Es ist unklar, welche "Blätter" gemeint sind. Die eigene Erwähnung von "Chefredakteurinnen" kann aber als Seitenhieb auf die taz oder die Berliner Zeitung verstanden werden, denn alle anderen großen Medienhäuser werden von Männern geführt (mal abgesehen von Gala oder Bunte, die hier wohl kaum gemeint sind).

"Verwalter des Materials waren also nicht Geheimdienstler, sondern Journalisten", resümiert Goetz. Hier irrt er allerdings, denn bekanntlich wurde David Miranda Ende August am Flughafen Heathrow von der Polizei gestoppt, gefilzt und mehrere bei ihm gefundene Datenträger konfisziert.
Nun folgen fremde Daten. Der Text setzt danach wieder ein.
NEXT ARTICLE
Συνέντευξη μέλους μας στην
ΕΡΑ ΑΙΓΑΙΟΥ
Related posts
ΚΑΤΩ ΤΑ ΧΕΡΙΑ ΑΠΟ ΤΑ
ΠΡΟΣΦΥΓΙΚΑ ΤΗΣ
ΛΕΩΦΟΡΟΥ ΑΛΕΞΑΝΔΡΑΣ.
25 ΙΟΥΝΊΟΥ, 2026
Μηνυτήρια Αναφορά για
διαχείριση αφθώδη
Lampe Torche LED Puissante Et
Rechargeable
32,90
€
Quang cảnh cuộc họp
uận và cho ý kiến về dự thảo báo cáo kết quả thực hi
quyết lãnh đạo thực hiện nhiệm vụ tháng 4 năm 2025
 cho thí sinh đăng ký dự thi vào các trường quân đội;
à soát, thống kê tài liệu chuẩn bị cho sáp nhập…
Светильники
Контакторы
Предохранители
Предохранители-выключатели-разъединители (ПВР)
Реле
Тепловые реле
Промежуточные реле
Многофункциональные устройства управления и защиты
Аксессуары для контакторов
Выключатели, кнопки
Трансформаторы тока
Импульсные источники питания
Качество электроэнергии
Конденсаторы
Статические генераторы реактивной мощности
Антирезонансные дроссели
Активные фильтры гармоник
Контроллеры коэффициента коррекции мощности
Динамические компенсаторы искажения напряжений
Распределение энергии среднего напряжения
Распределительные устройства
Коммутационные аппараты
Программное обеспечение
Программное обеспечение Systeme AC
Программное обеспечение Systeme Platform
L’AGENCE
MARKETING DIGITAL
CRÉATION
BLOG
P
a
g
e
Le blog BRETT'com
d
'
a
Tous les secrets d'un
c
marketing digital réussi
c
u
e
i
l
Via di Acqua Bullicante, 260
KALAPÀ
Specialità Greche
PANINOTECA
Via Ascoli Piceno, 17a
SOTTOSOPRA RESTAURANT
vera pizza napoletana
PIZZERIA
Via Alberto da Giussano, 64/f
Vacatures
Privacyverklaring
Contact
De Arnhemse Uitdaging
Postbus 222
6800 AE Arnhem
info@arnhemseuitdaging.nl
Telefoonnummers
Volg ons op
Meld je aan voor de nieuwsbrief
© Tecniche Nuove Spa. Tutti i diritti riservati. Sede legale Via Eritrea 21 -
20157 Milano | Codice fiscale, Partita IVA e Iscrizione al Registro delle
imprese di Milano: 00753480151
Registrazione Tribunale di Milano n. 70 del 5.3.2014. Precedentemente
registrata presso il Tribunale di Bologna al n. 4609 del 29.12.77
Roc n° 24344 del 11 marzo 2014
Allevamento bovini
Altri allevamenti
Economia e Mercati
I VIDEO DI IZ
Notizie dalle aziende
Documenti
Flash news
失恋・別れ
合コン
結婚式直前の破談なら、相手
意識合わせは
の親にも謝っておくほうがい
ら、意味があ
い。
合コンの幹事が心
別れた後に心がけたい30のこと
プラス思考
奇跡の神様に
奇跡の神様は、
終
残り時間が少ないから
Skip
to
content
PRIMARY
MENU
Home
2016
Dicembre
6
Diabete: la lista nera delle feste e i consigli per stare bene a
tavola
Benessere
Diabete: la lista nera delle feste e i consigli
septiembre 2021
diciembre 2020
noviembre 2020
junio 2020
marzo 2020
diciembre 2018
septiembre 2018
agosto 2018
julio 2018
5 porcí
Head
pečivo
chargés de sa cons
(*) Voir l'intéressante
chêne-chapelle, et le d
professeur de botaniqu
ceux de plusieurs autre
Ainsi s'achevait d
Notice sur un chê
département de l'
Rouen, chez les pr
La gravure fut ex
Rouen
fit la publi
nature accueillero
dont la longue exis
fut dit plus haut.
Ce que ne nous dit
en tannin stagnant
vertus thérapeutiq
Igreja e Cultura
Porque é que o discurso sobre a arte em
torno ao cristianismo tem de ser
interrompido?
Der Lebensgefährte von Glenn Greenwald kam gerade aus Berlin. Ob er sich dort mit Laura Poitras traf, erklärt er verständlicherweise nicht.

Schon damals war die Rede davon, seine beschlagnahmten Festplatten hätten 58.000 brisante Dokumente enthalten. Sie seien teilweise entschlüsselt worden, weil Miranda eine auf Papier geschriebene, entsprechende Anleitung samt Passwort mitführte. Inzwischen ermittelt die Regierung gegen Miranda wegen "Spionage" und "Terrorismus".